Potholes, unmarked speed-breakers, bullock cart drivers for whom left and right have no meaning, lorry drivers who claim the freedom of the middle of the road no matter how narrow, and many other hazards, mean that breakdowns and accidents are both bound to be frequent on the Indian roads. Here again, the Ambassador scores. Over the many years that she has dominated the Indian roads, there has grown up an efficient and cheap vehicle recovery system. Almost every village on a main road has its mistri or mechanic, who knows the Ambassador like the back of his greased hand. He is a master of improvisation, never stumped by lack of spare parts. Additionally, you could get the car to a mistri, or he will come to you and repair her on the spot.
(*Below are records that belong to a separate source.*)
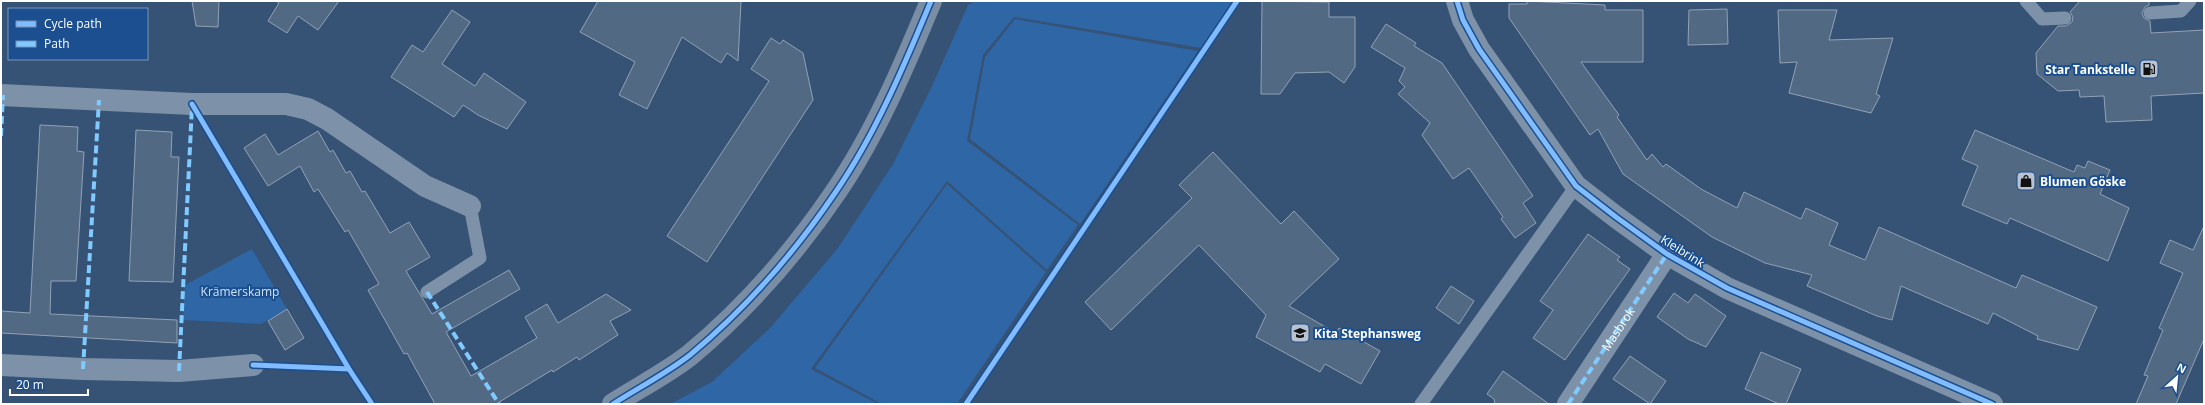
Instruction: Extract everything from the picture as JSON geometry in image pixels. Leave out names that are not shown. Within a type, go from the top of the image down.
[{"type":"main road","points":[[613,404],[689,355],[750,298],[807,232],[836,193],[861,151],[898,78],[931,1]]},
{"type":"street","name":"Kleibrink","points":[[1457,1],[1463,20],[1479,49],[1576,186],[1667,254],[1727,288],[1992,404]]},
{"type":"street","points":[[1,95],[192,104],[286,104],[308,109],[327,119],[425,186],[470,206]]},
{"type":"street","name":"Masbrok","points":[[1568,404],[1667,254]]},
{"type":"street","points":[[1,365],[83,370],[178,371],[252,365]]},
{"type":"lane","points":[[2026,1],[2042,19],[2065,18]]},
{"type":"lane","points":[[2150,13],[2182,11],[2190,1]]},
{"type":"lane","points":[[1421,404],[1576,186]]},
{"type":"lane","points":[[427,292],[480,258],[470,206]]},
{"type":"green space","points":[[976,1],[1233,1],[1202,48],[1014,17],[983,55],[967,141],[1078,225],[1047,270],[947,181],[811,369],[878,404],[670,404],[712,382],[771,327],[838,248],[893,164],[932,86],[968,5]]},
{"type":"green space","points":[[1015,19],[1198,51],[1080,224],[970,139],[985,57]]},
{"type":"green space","points":[[947,184],[1046,272],[957,404],[882,404],[815,368]]},
{"type":"green space","name":"Krämerskamp","points":[[252,249],[287,309],[261,324],[183,320],[185,285]]},
{"type":"building","points":[[192,1],[219,1],[218,27],[196,26]]},
{"type":"building","points":[[276,1],[339,1],[318,30],[298,16],[287,33],[268,21],[279,3]]},
{"type":"building","points":[[598,1],[741,1],[738,61],[727,53],[721,63],[682,37],[647,109],[619,95],[635,62],[580,32]]},
{"type":"building","points":[[1262,1],[1329,2],[1329,17],[1355,17],[1355,67],[1344,83],[1329,72],[1295,73],[1280,94],[1261,94]]},
{"type":"building","points":[[1527,1],[1605,5],[1605,10],[1643,10],[1643,62],[1581,62],[1619,115],[1617,117],[1647,160],[1652,154],[1663,167],[1666,164],[1701,189],[1737,208],[1744,192],[1801,219],[1806,208],[1838,223],[1829,245],[1865,260],[1879,227],[2016,288],[2022,275],[2097,307],[2078,350],[2037,339],[2038,336],[1993,313],[1988,324],[1901,286],[1892,320],[1877,316],[1807,286],[1812,275],[1765,263],[1712,237],[1623,174],[1598,129],[1590,135],[1509,18],[1509,4],[1527,4]]},
{"type":"building","points":[[2080,1],[2149,1],[2149,5],[2145,7],[2142,13],[2144,18],[2150,21],[2151,33],[2204,30],[2204,93],[2151,96],[2152,120],[2106,122],[2104,96],[2080,97],[2079,90],[2058,91],[2037,74],[2036,53],[2058,26],[2066,26],[2072,22],[2073,17],[2070,12]]},
{"type":"building","points":[[1727,9],[1728,44],[1688,45],[1689,10]]},
{"type":"building","points":[[452,10],[470,22],[442,64],[475,86],[484,73],[526,102],[507,129],[478,115],[463,105],[454,117],[391,77],[412,45],[423,52]]},
{"type":"building","points":[[1778,10],[1837,10],[1829,40],[1893,38],[1876,94],[1880,96],[1871,113],[1789,93],[1797,62],[1780,63]]},
{"type":"building","points":[[1386,24],[1416,43],[1414,46],[1442,63],[1533,196],[1523,203],[1536,223],[1515,238],[1501,219],[1503,217],[1469,168],[1453,179],[1422,135],[1430,123],[1398,94],[1405,87],[1399,81],[1405,68],[1371,47]]},
{"type":"building","points":[[771,38],[780,44],[783,40],[803,53],[813,100],[707,262],[667,236],[769,81],[751,69]]},
{"type":"building","points":[[40,125],[78,127],[77,151],[84,152],[76,281],[51,281],[50,314],[177,320],[177,343],[1,333],[1,311],[30,313]]},
{"type":"building","points":[[136,130],[172,132],[171,157],[179,157],[173,282],[129,281]]},
{"type":"building","name":"Blumen Göske","points":[[1975,130],[2074,172],[2077,165],[2085,168],[2088,161],[2110,170],[2100,194],[2129,208],[2108,261],[2010,218],[2007,224],[1962,205],[1978,166],[1962,159]]},
{"type":"building","points":[[318,131],[330,152],[333,150],[346,173],[350,171],[362,192],[365,191],[390,233],[409,222],[430,257],[406,271],[432,314],[509,270],[520,289],[446,332],[471,376],[537,338],[525,317],[547,304],[558,323],[606,294],[631,310],[610,321],[618,335],[579,360],[577,357],[553,372],[552,370],[496,404],[435,404],[407,353],[404,354],[368,290],[379,284],[348,230],[345,232],[318,189],[314,192],[300,166],[268,186],[244,148],[265,134],[278,155]]},
{"type":"building","points":[[1213,152],[1281,224],[1294,211],[1339,259],[1289,306],[1336,333],[1339,328],[1380,351],[1361,384],[1325,364],[1320,372],[1256,337],[1266,315],[1199,245],[1111,330],[1085,302],[1192,198],[1179,185]]},
{"type":"building","points":[[2204,226],[2204,339],[2176,404],[2136,404],[2148,376],[2144,375],[2163,330],[2159,328],[2183,273],[2160,263],[2170,240],[2193,250]]},
{"type":"building","points":[[1588,234],[1620,257],[1617,260],[1630,269],[1565,360],[1533,338],[1553,310],[1540,301]]},
{"type":"building","points":[[1451,286],[1474,301],[1459,324],[1436,308]]},
{"type":"building","points":[[1674,293],[1688,303],[1695,294],[1726,316],[1706,347],[1688,339],[1657,317]]},
{"type":"building","points":[[287,309],[304,338],[285,350],[268,321]]},
{"type":"building","points":[[1761,352],[1801,369],[1786,404],[1779,404],[1745,389]]},
{"type":"building","points":[[1630,356],[1666,381],[1650,404],[1613,379]]},
{"type":"building","points":[[1503,371],[1549,404],[1495,404],[1494,399],[1487,394]]},
{"type":"marked path","points":[[1,136],[3,95]]},
{"type":"marked path","points":[[83,369],[99,100]]},
{"type":"marked path","points":[[179,371],[192,106]]},
{"type":"marked path","points":[[1568,404],[1667,254]]},
{"type":"marked path","points":[[427,292],[499,404]]},
{"type":"cycle path","points":[[613,404],[690,355],[750,299],[803,237],[850,171],[863,148],[888,100],[931,1]]},
{"type":"cycle path","points":[[966,404],[1237,1]]},
{"type":"cycle path","points":[[1457,1],[1463,20],[1479,49],[1576,186],[1616,217],[1667,254],[1727,288],[1992,404]]},
{"type":"cycle path","points":[[192,104],[349,369],[372,404]]},
{"type":"cycle path","points":[[253,365],[349,369]]},
{"type":"place","name":"Star Tankstelle","points":[[2149,69]]},
{"type":"place","name":"Blumen Göske","points":[[2026,181]]},
{"type":"place","name":"Kita Stephansweg","points":[[1300,333]]}]
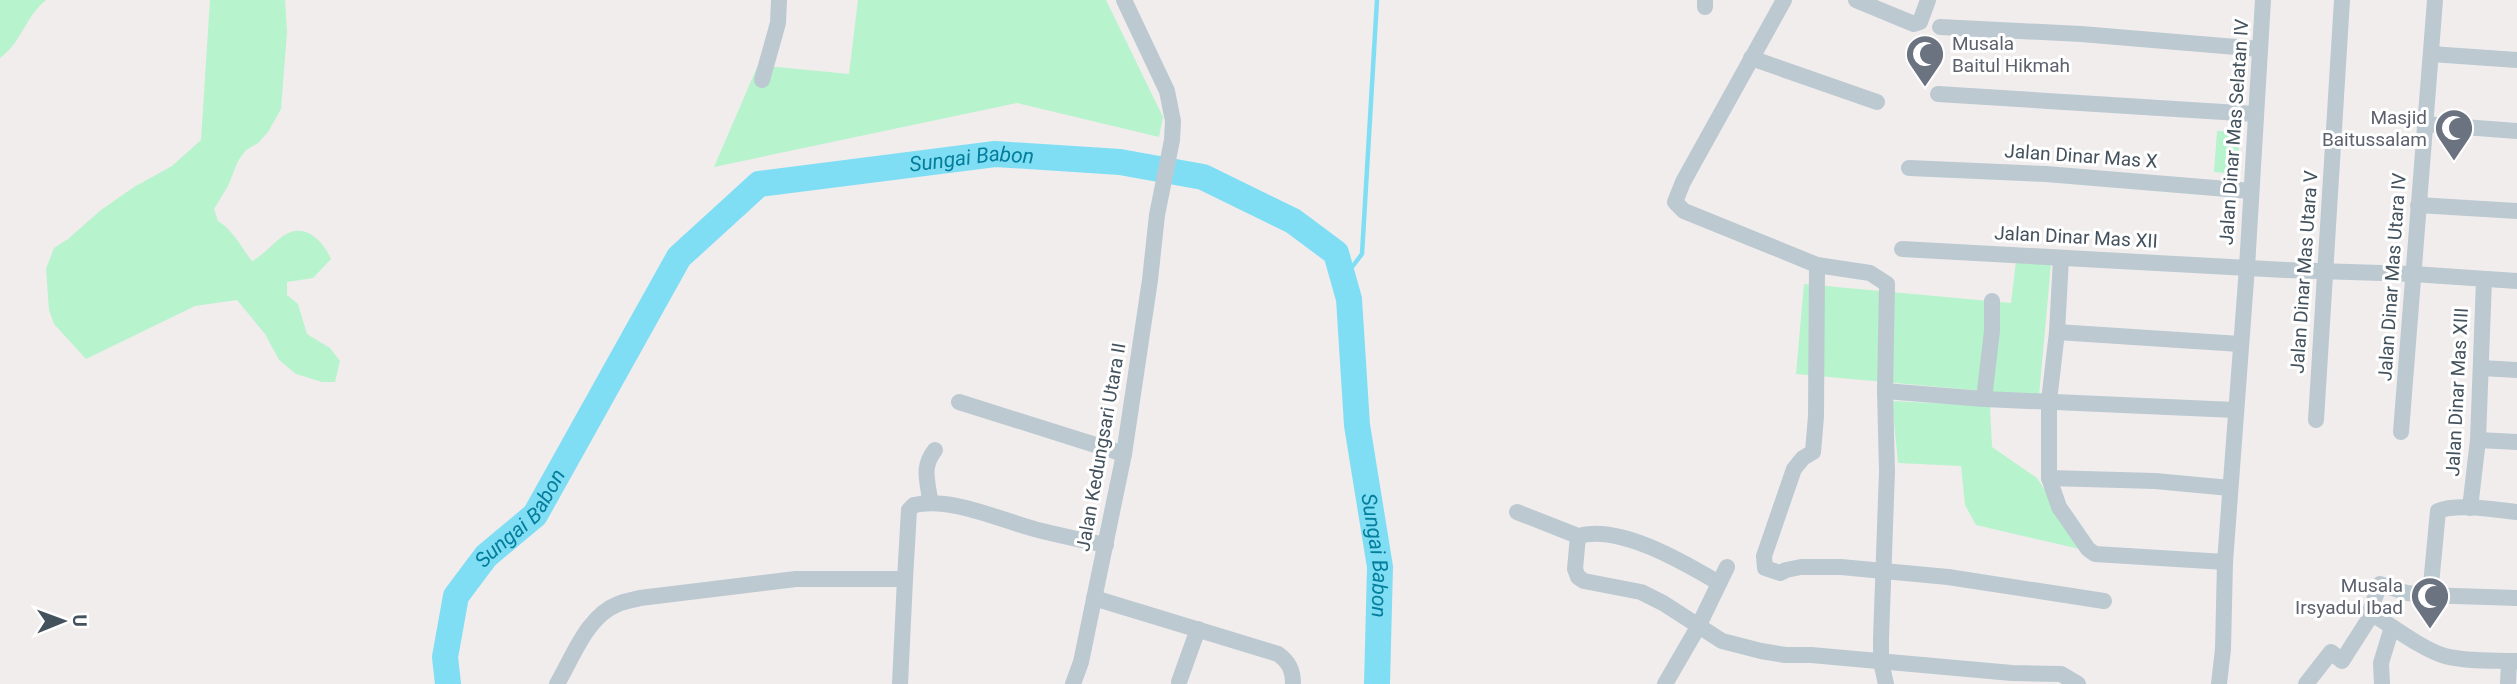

I once had the misfortune to collide with a tractor. My Ambassador limped to the nearest mistri who extricated the fan from the radiator with a yank on a crowbar, filled the radiator up with a mixture of water and turmeric, and told me to get it welded in the next place with electricity. The turmeric sealed the worst of the leaks, and I reached a welder with one or two stops to take water. Ambassador mistris have a language of their own, collapsed shock absorbers or shockers "sit down", brooshes or brushe? need replacing, a "denter" removes dents others have caused. Mistris are also inclined to be cavalier in their attitude to minor problems. A driver complained that a mistri hadn't repaired his brakes and was told, "The car is going now and that's what matters".